[Dataset entries]
###
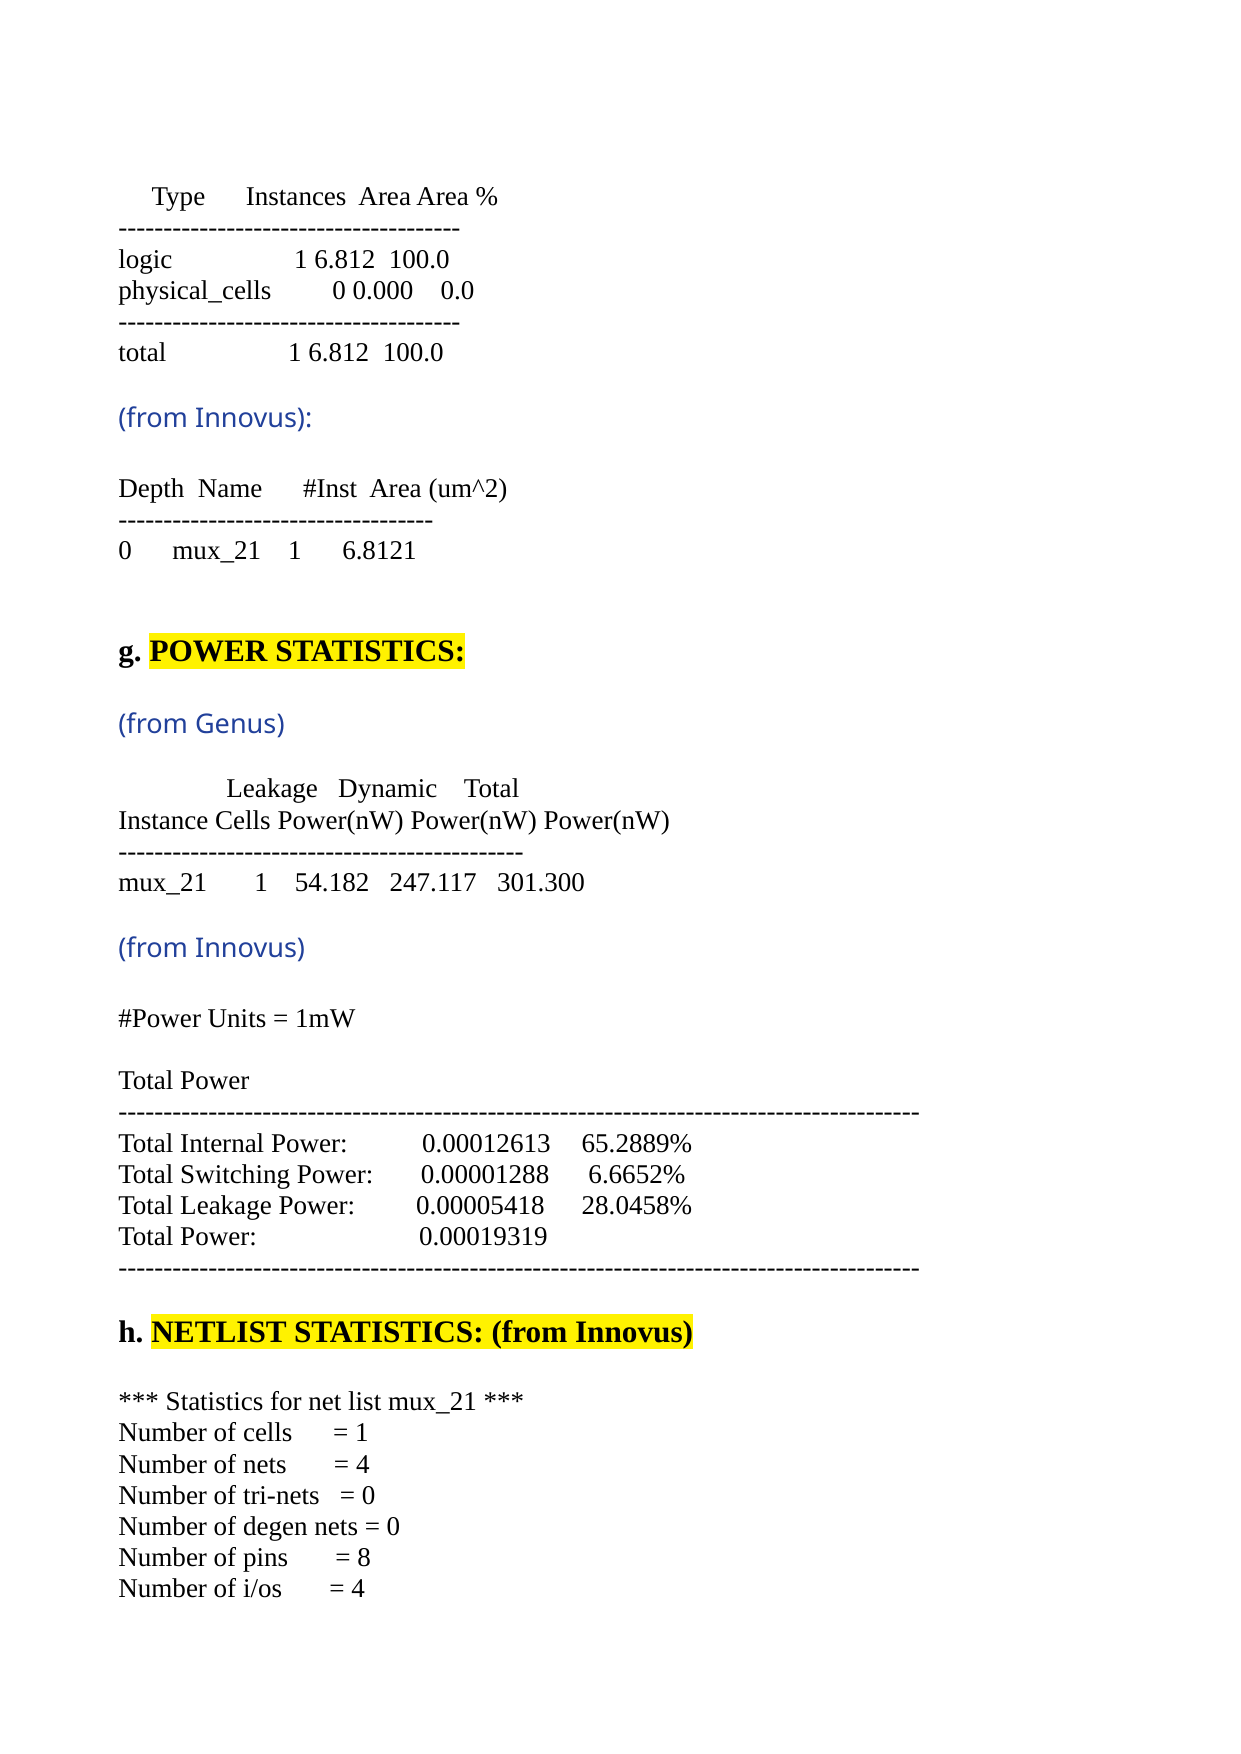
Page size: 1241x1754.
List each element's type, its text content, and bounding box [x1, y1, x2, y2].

text (from Genus) [118, 704, 1122, 741]
text Total Internal Power: 0.00012613 65.2889% [118, 1127, 1122, 1158]
text Number of nets = 4 [118, 1448, 1122, 1479]
text *** Statistics for net list mux_21 *** [118, 1385, 1122, 1417]
text ----------------------------------------------------------------------------------------- [118, 1251, 1122, 1282]
text ----------------------------------- [118, 503, 1122, 534]
text ----------------------------------------------------------------------------------------- [118, 1096, 1122, 1127]
text Total Switching Power: 0.00001288 6.6652% [118, 1158, 1122, 1189]
text Number of pins = 8 [118, 1541, 1122, 1572]
text Number of tri-nets = 0 [118, 1479, 1122, 1510]
text physical_cells 0 0.000 0.0 [118, 274, 1122, 305]
text -------------------------------------- [118, 212, 1122, 243]
text Type Instances Area Area % [118, 180, 1122, 212]
text 0 mux_21 1 6.8121 [118, 534, 1122, 566]
text Number of i/os = 4 [118, 1572, 1122, 1603]
text Number of degen nets = 0 [118, 1510, 1122, 1541]
text Instance Cells Power(nW) Power(nW) Power(nW) [118, 804, 1122, 835]
text --------------------------------------------- [118, 835, 1122, 866]
text Leakage Dynamic Total [118, 773, 1122, 804]
text Total Leakage Power: 0.00005418 28.0458% [118, 1189, 1122, 1220]
text -------------------------------------- [118, 305, 1122, 336]
text Number of cells = 1 [118, 1417, 1122, 1448]
text (from Innovus) [118, 928, 1122, 965]
text mux_21 1 54.182 247.117 301.300 [118, 866, 1122, 897]
text total 1 6.812 100.0 [118, 336, 1122, 367]
text Total Power: 0.00019319 [118, 1220, 1122, 1251]
text g. POWER STATISTICS: [118, 633, 1122, 669]
text logic 1 6.812 100.0 [118, 243, 1122, 274]
text Total Power [118, 1064, 1122, 1096]
text #Power Units = 1mW [118, 1002, 1122, 1033]
text h. NETLIST STATISTICS: (from Innovus) [118, 1313, 1122, 1349]
text Depth Name #Inst Area (um^2) [118, 472, 1122, 503]
text (from Innovus): [118, 398, 1122, 435]
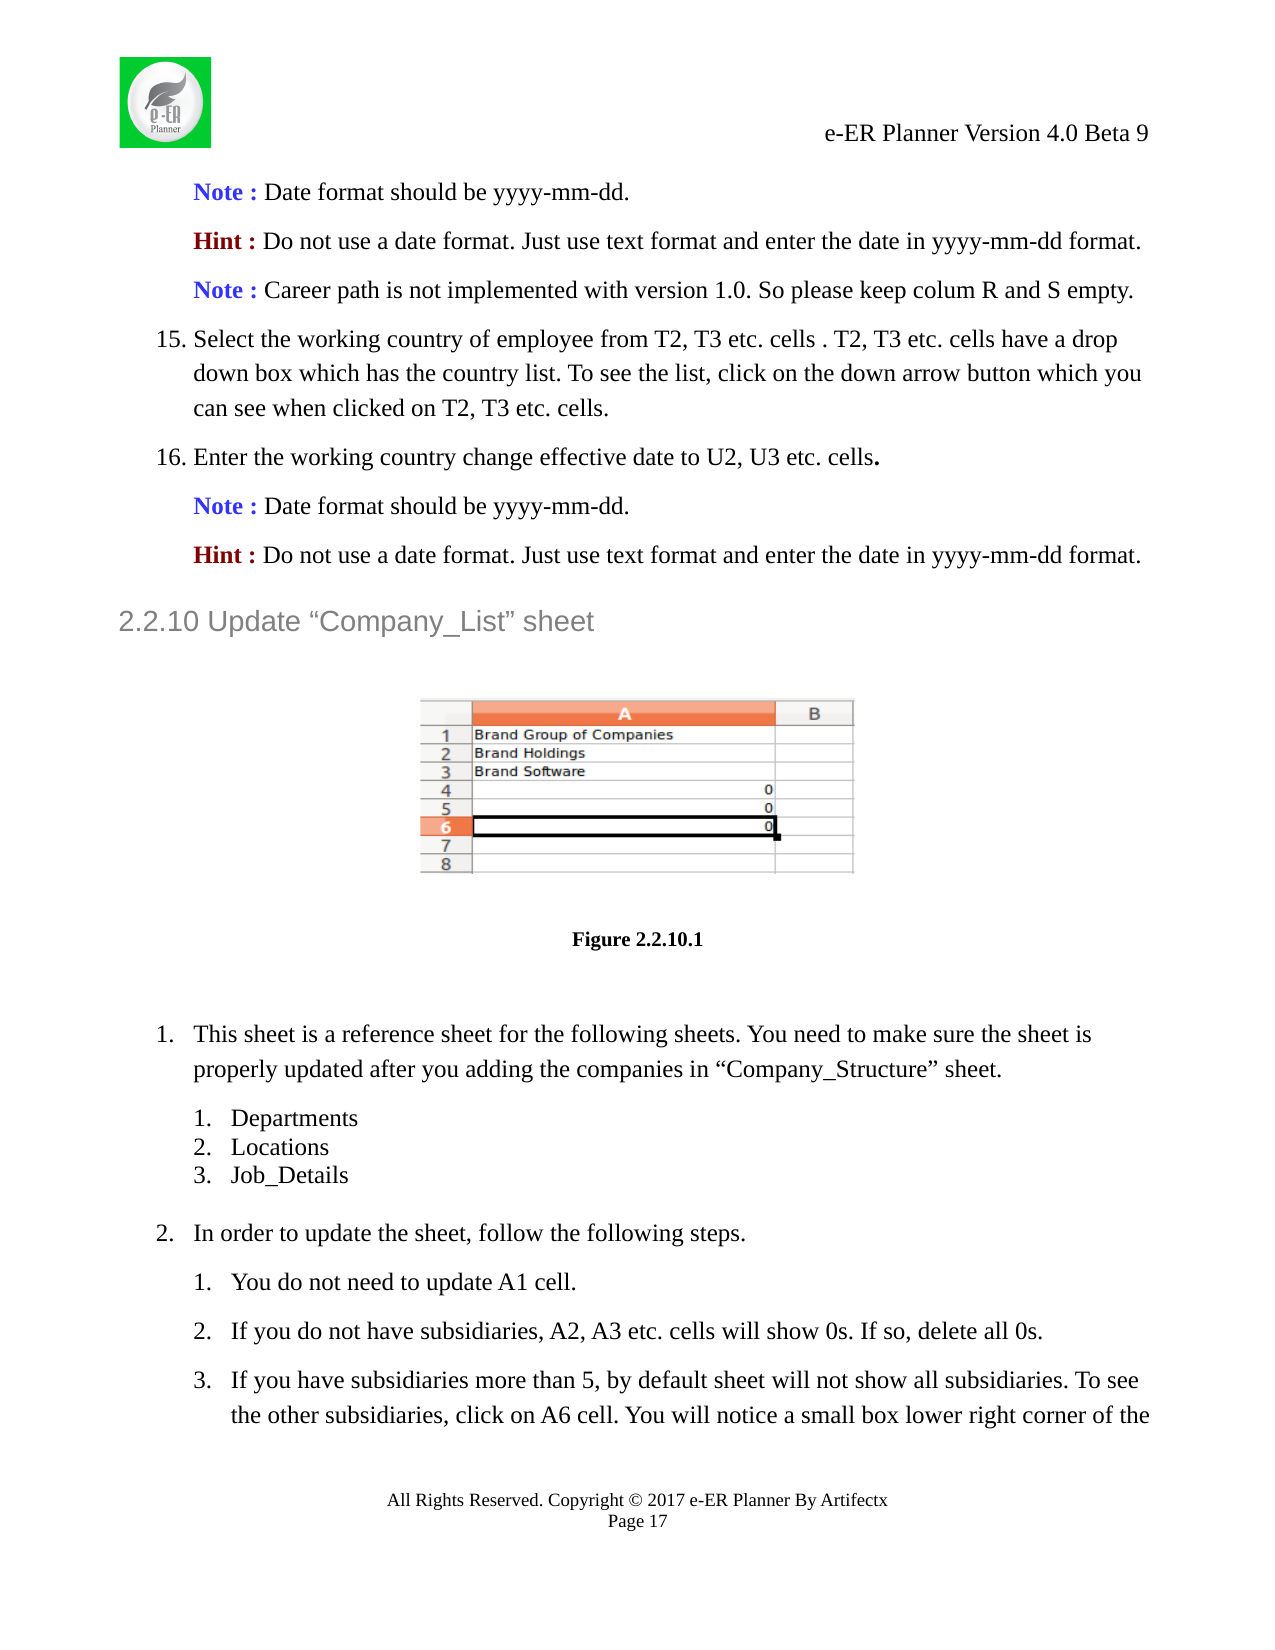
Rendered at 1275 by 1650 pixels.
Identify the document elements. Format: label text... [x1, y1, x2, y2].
###
— Exercise details —
Begin with the line that contains "Rendered at 1275 by 1650 pixels." and end with the last line of the records; set down every line in that span exactly, and nothing else.

— Result for this task —
Rendered at 1275 by 1650 pixels.
Identify the document elements. Format: label text... [x1, y1, x2, y2].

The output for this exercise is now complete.